→ **Record excerpts**
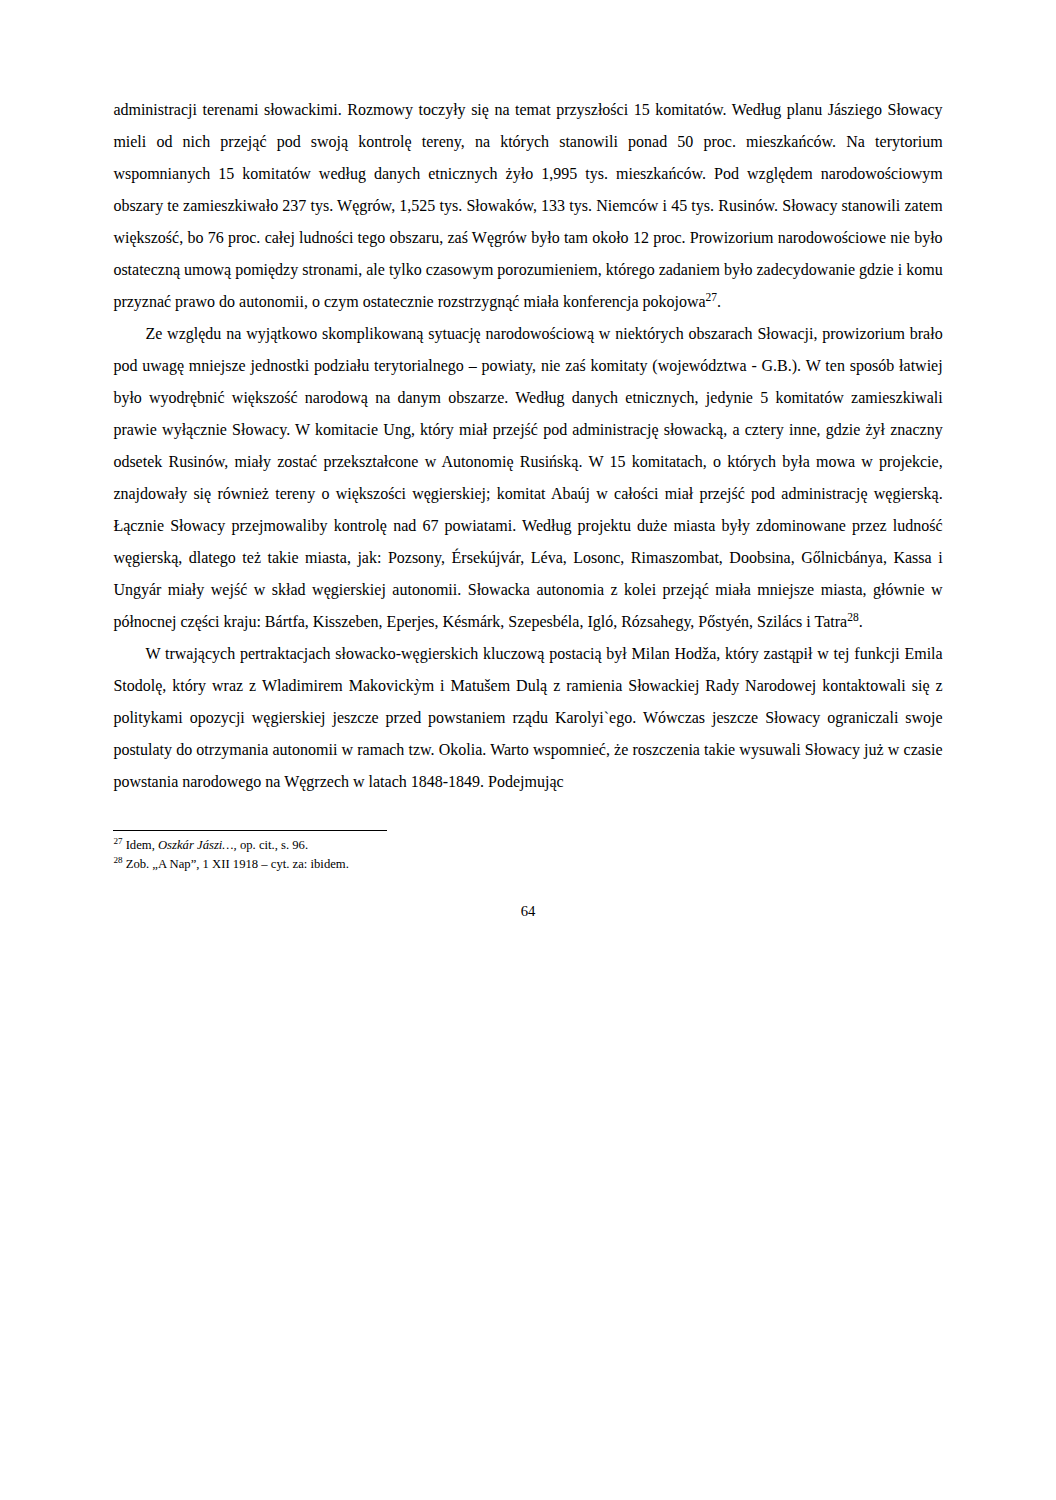administracji terenami słowackimi. Rozmowy toczyły się na temat przyszłości 15 komitatów. Według planu Jásziego Słowacy mieli od nich przejąć pod swoją kontrolę tereny, na których stanowili ponad 50 proc. mieszkańców. Na terytorium wspomnianych 15 komitatów według danych etnicznych żyło 1,995 tys. mieszkańców. Pod względem narodowościowym obszary te zamieszkiwało 237 tys. Węgrów, 1,525 tys. Słowaków, 133 tys. Niemców i 45 tys. Rusinów. Słowacy stanowili zatem większość, bo 76 proc. całej ludności tego obszaru, zaś Węgrów było tam około 12 proc. Prowizorium narodowościowe nie było ostateczną umową pomiędzy stronami, ale tylko czasowym porozumieniem, którego zadaniem było zadecydowanie gdzie i komu przyznać prawo do autonomii, o czym ostatecznie rozstrzygnąć miała konferencja pokojowa27.
Ze względu na wyjątkowo skomplikowaną sytuację narodowościową w niektórych obszarach Słowacji, prowizorium brało pod uwagę mniejsze jednostki podziału terytorialnego – powiaty, nie zaś komitaty (województwa - G.B.). W ten sposób łatwiej było wyodrębnić większość narodową na danym obszarze. Według danych etnicznych, jedynie 5 komitatów zamieszkiwali prawie wyłącznie Słowacy. W komitacie Ung, który miał przejść pod administrację słowacką, a cztery inne, gdzie żył znaczny odsetek Rusinów, miały zostać przekształcone w Autonomię Rusińską. W 15 komitatach, o których była mowa w projekcie, znajdowały się również tereny o większości węgierskiej; komitat Abaúj w całości miał przejść pod administrację węgierską. Łącznie Słowacy przejmowaliby kontrolę nad 67 powiatami. Według projektu duże miasta były zdominowane przez ludność węgierską, dlatego też takie miasta, jak: Pozsony, Érsekújvár, Léva, Losonc, Rimaszombat, Doobsina, Gőlnicbánya, Kassa i Ungyár miały wejść w skład węgierskiej autonomii. Słowacka autonomia z kolei przejąć miała mniejsze miasta, głównie w północnej części kraju: Bártfa, Kisszeben, Eperjes, Késmárk, Szepesbéla, Igló, Rózsahegy, Pőstyén, Szilács i Tatra28.
W trwających pertraktacjach słowacko-węgierskich kluczową postacią był Milan Hodža, który zastąpił w tej funkcji Emila Stodolę, który wraz z Wladimirem Makovickỳm i Matušem Dulą z ramienia Słowackiej Rady Narodowej kontaktowali się z politykami opozycji węgierskiej jeszcze przed powstaniem rządu Karolyi`ego. Wówczas jeszcze Słowacy ograniczali swoje postulaty do otrzymania autonomii w ramach tzw. Okolia. Warto wspomnieć, że roszczenia takie wysuwali Słowacy już w czasie powstania narodowego na Węgrzech w latach 1848-1849. Podejmując
27 Idem, Oszkár Jászi…, op. cit., s. 96.
28 Zob. „A Nap”, 1 XII 1918 – cyt. za: ibidem.
64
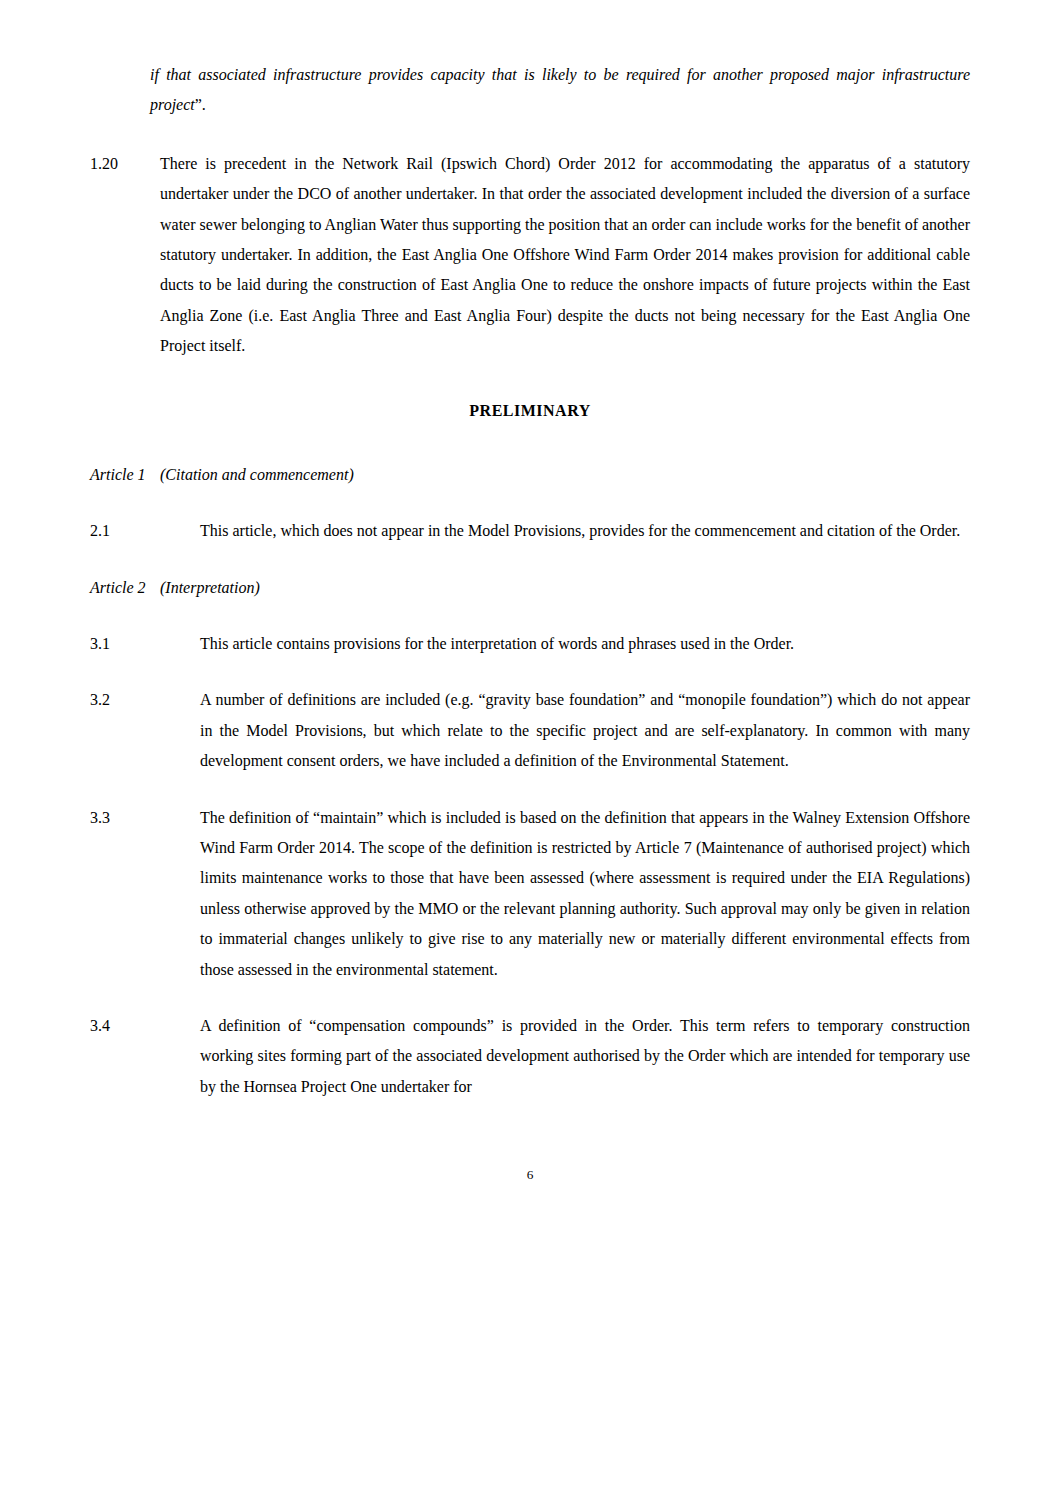if that associated infrastructure provides capacity that is likely to be required for another proposed major infrastructure project”.
1.20
There is precedent in the Network Rail (Ipswich Chord) Order 2012 for accommodating the apparatus of a statutory undertaker under the DCO of another undertaker. In that order the associated development included the diversion of a surface water sewer belonging to Anglian Water thus supporting the position that an order can include works for the benefit of another statutory undertaker. In addition, the East Anglia One Offshore Wind Farm Order 2014 makes provision for additional cable ducts to be laid during the construction of East Anglia One to reduce the onshore impacts of future projects within the East Anglia Zone (i.e. East Anglia Three and East Anglia Four) despite the ducts not being necessary for the East Anglia One Project itself.
PRELIMINARY
Article 1
(Citation and commencement)
2.1
This article, which does not appear in the Model Provisions, provides for the commencement and citation of the Order.
Article 2
(Interpretation)
3.1
This article contains provisions for the interpretation of words and phrases used in the Order.
3.2
A number of definitions are included (e.g. “gravity base foundation” and “monopile foundation”) which do not appear in the Model Provisions, but which relate to the specific project and are self-explanatory. In common with many development consent orders, we have included a definition of the Environmental Statement.
3.3
The definition of “maintain” which is included is based on the definition that appears in the Walney Extension Offshore Wind Farm Order 2014. The scope of the definition is restricted by Article 7 (Maintenance of authorised project) which limits maintenance works to those that have been assessed (where assessment is required under the EIA Regulations) unless otherwise approved by the MMO or the relevant planning authority. Such approval may only be given in relation to immaterial changes unlikely to give rise to any materially new or materially different environmental effects from those assessed in the environmental statement.
3.4
A definition of “compensation compounds” is provided in the Order. This term refers to temporary construction working sites forming part of the associated development authorised by the Order which are intended for temporary use by the Hornsea Project One undertaker for
6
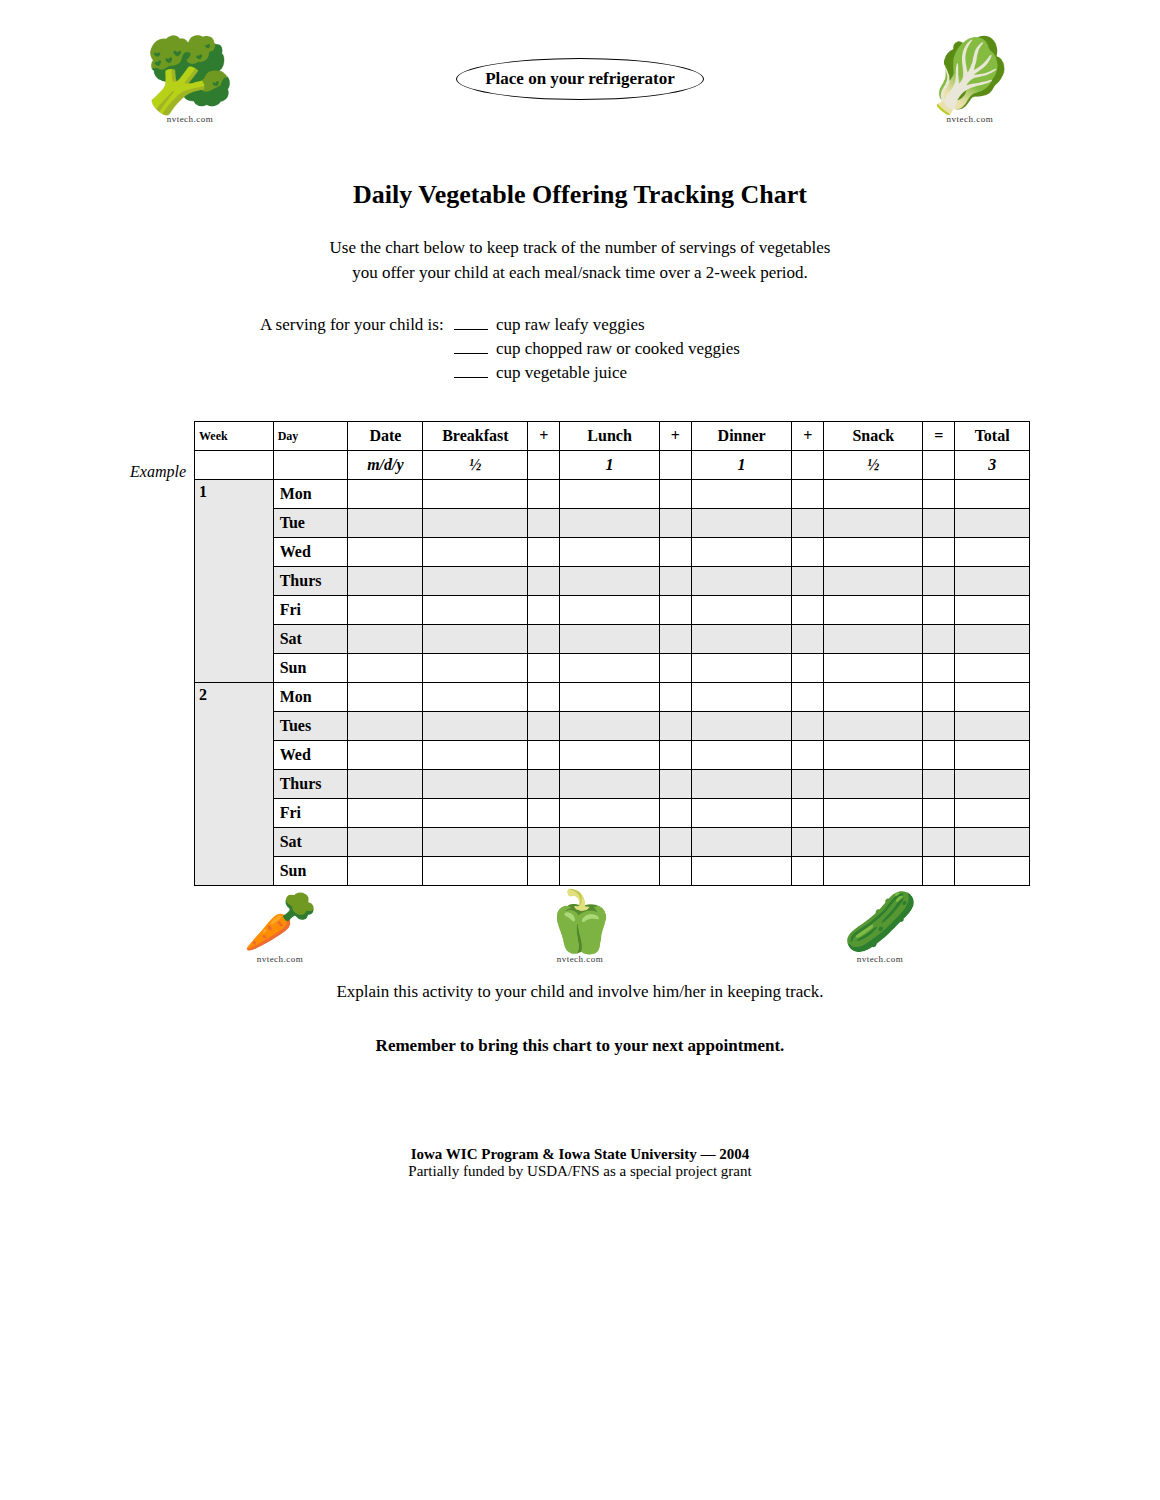🥦 nvtech.com
Place on your refrigerator
🥬 nvtech.com
Daily Vegetable Offering Tracking Chart
Use the chart below to keep track of the number of servings of vegetables
you offer your child at each meal/snack time over a 2-week period.
A serving for your child is:
cup raw leafy veggies
cup chopped raw or cooked veggies
cup vegetable juice
Example
| Week | Day | Date | Breakfast | + | Lunch | + | Dinner | + | Snack | = | Total |
| --- | --- | --- | --- | --- | --- | --- | --- | --- | --- | --- | --- |
| | | m/d/y | ½ | | 1 | | 1 | | ½ | | 3 |
| 1 | Mon | | | | | | | | | | |
| Tue | | | | | | | | | | |
| Wed | | | | | | | | | | |
| Thurs | | | | | | | | | | |
| Fri | | | | | | | | | | |
| Sat | | | | | | | | | | |
| Sun | | | | | | | | | | |
| 2 | Mon | | | | | | | | | | |
| Tues | | | | | | | | | | |
| Wed | | | | | | | | | | |
| Thurs | | | | | | | | | | |
| Fri | | | | | | | | | | |
| Sat | | | | | | | | | | |
| Sun | | | | | | | | | | |
🥕 nvtech.com
🫑 nvtech.com
🥒 nvtech.com
Explain this activity to your child and involve him/her in keeping track.
Remember to bring this chart to your next appointment.
Iowa WIC Program & Iowa State University — 2004
Partially funded by USDA/FNS as a special project grant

→ **What to work on**
Return the material word for word, images omitted.

→ **Your solution**
administracji terenami słowackimi. Rozmowy toczyły się na temat przyszłości 15 komitatów. Według planu Jásziego Słowacy mieli od nich przejąć pod swoją kontrolę tereny, na których stanowili ponad 50 proc. mieszkańców. Na terytorium wspomnianych 15 komitatów według danych etnicznych żyło 1,995 tys. mieszkańców. Pod względem narodowościowym obszary te zamieszkiwało 237 tys. Węgrów, 1,525 tys. Słowaków, 133 tys. Niemców i 45 tys. Rusinów. Słowacy stanowili zatem większość, bo 76 proc. całej ludności tego obszaru, zaś Węgrów było tam około 12 proc. Prowizorium narodowościowe nie było ostateczną umową pomiędzy stronami, ale tylko czasowym porozumieniem, którego zadaniem było zadecydowanie gdzie i komu przyznać prawo do autonomii, o czym ostatecznie rozstrzygnąć miała konferencja pokojowa27.
Ze względu na wyjątkowo skomplikowaną sytuację narodowościową w niektórych obszarach Słowacji, prowizorium brało pod uwagę mniejsze jednostki podziału terytorialnego – powiaty, nie zaś komitaty (województwa - G.B.). W ten sposób łatwiej było wyodrębnić większość narodową na danym obszarze. Według danych etnicznych, jedynie 5 komitatów zamieszkiwali prawie wyłącznie Słowacy. W komitacie Ung, który miał przejść pod administrację słowacką, a cztery inne, gdzie żył znaczny odsetek Rusinów, miały zostać przekształcone w Autonomię Rusińską. W 15 komitatach, o których była mowa w projekcie, znajdowały się również tereny o większości węgierskiej; komitat Abaúj w całości miał przejść pod administrację węgierską. Łącznie Słowacy przejmowaliby kontrolę nad 67 powiatami. Według projektu duże miasta były zdominowane przez ludność węgierską, dlatego też takie miasta, jak: Pozsony, Érsekújvár, Léva, Losonc, Rimaszombat, Doobsina, Gőlnicbánya, Kassa i Ungyár miały wejść w skład węgierskiej autonomii. Słowacka autonomia z kolei przejąć miała mniejsze miasta, głównie w północnej części kraju: Bártfa, Kisszeben, Eperjes, Késmárk, Szepesbéla, Igló, Rózsahegy, Pőstyén, Szilács i Tatra28.
W trwających pertraktacjach słowacko-węgierskich kluczową postacią był Milan Hodža, który zastąpił w tej funkcji Emila Stodolę, który wraz z Wladimirem Makovickỳm i Matušem Dulą z ramienia Słowackiej Rady Narodowej kontaktowali się z politykami opozycji węgierskiej jeszcze przed powstaniem rządu Karolyi`ego. Wówczas jeszcze Słowacy ograniczali swoje postulaty do otrzymania autonomii w ramach tzw. Okolia. Warto wspomnieć, że roszczenia takie wysuwali Słowacy już w czasie powstania narodowego na Węgrzech w latach 1848-1849. Podejmując
27 Idem, Oszkár Jászi…, op. cit., s. 96.
28 Zob. „A Nap”, 1 XII 1918 – cyt. za: ibidem.
64
if that associated infrastructure provides capacity that is likely to be required for another proposed major infrastructure project”.
1.20
There is precedent in the Network Rail (Ipswich Chord) Order 2012 for accommodating the apparatus of a statutory undertaker under the DCO of another undertaker. In that order the associated development included the diversion of a surface water sewer belonging to Anglian Water thus supporting the position that an order can include works for the benefit of another statutory undertaker. In addition, the East Anglia One Offshore Wind Farm Order 2014 makes provision for additional cable ducts to be laid during the construction of East Anglia One to reduce the onshore impacts of future projects within the East Anglia Zone (i.e. East Anglia Three and East Anglia Four) despite the ducts not being necessary for the East Anglia One Project itself.
PRELIMINARY
Article 1
(Citation and commencement)
2.1
This article, which does not appear in the Model Provisions, provides for the commencement and citation of the Order.
Article 2
(Interpretation)
3.1
This article contains provisions for the interpretation of words and phrases used in the Order.
3.2
A number of definitions are included (e.g. “gravity base foundation” and “monopile foundation”) which do not appear in the Model Provisions, but which relate to the specific project and are self-explanatory. In common with many development consent orders, we have included a definition of the Environmental Statement.
3.3
The definition of “maintain” which is included is based on the definition that appears in the Walney Extension Offshore Wind Farm Order 2014. The scope of the definition is restricted by Article 7 (Maintenance of authorised project) which limits maintenance works to those that have been assessed (where assessment is required under the EIA Regulations) unless otherwise approved by the MMO or the relevant planning authority. Such approval may only be given in relation to immaterial changes unlikely to give rise to any materially new or materially different environmental effects from those assessed in the environmental statement.
3.4
A definition of “compensation compounds” is provided in the Order. This term refers to temporary construction working sites forming part of the associated development authorised by the Order which are intended for temporary use by the Hornsea Project One undertaker for
6
🥦 nvtech.com
Place on your refrigerator
🥬 nvtech.com
Daily Vegetable Offering Tracking Chart
Use the chart below to keep track of the number of servings of vegetables
you offer your child at each meal/snack time over a 2-week period.
A serving for your child is:
cup raw leafy veggies
cup chopped raw or cooked veggies
cup vegetable juice
Example
| Week | Day | Date | Breakfast | + | Lunch | + | Dinner | + | Snack | = | Total |
| --- | --- | --- | --- | --- | --- | --- | --- | --- | --- | --- | --- |
| | | m/d/y | ½ | | 1 | | 1 | | ½ | | 3 |
| 1 | Mon | | | | | | | | | | |
| Tue | | | | | | | | | | |
| Wed | | | | | | | | | | |
| Thurs | | | | | | | | | | |
| Fri | | | | | | | | | | |
| Sat | | | | | | | | | | |
| Sun | | | | | | | | | | |
| 2 | Mon | | | | | | | | | | |
| Tues | | | | | | | | | | |
| Wed | | | | | | | | | | |
| Thurs | | | | | | | | | | |
| Fri | | | | | | | | | | |
| Sat | | | | | | | | | | |
| Sun | | | | | | | | | | |
🥕 nvtech.com
🫑 nvtech.com
🥒 nvtech.com
Explain this activity to your child and involve him/her in keeping track.
Remember to bring this chart to your next appointment.
Iowa WIC Program & Iowa State University — 2004
Partially funded by USDA/FNS as a special project grant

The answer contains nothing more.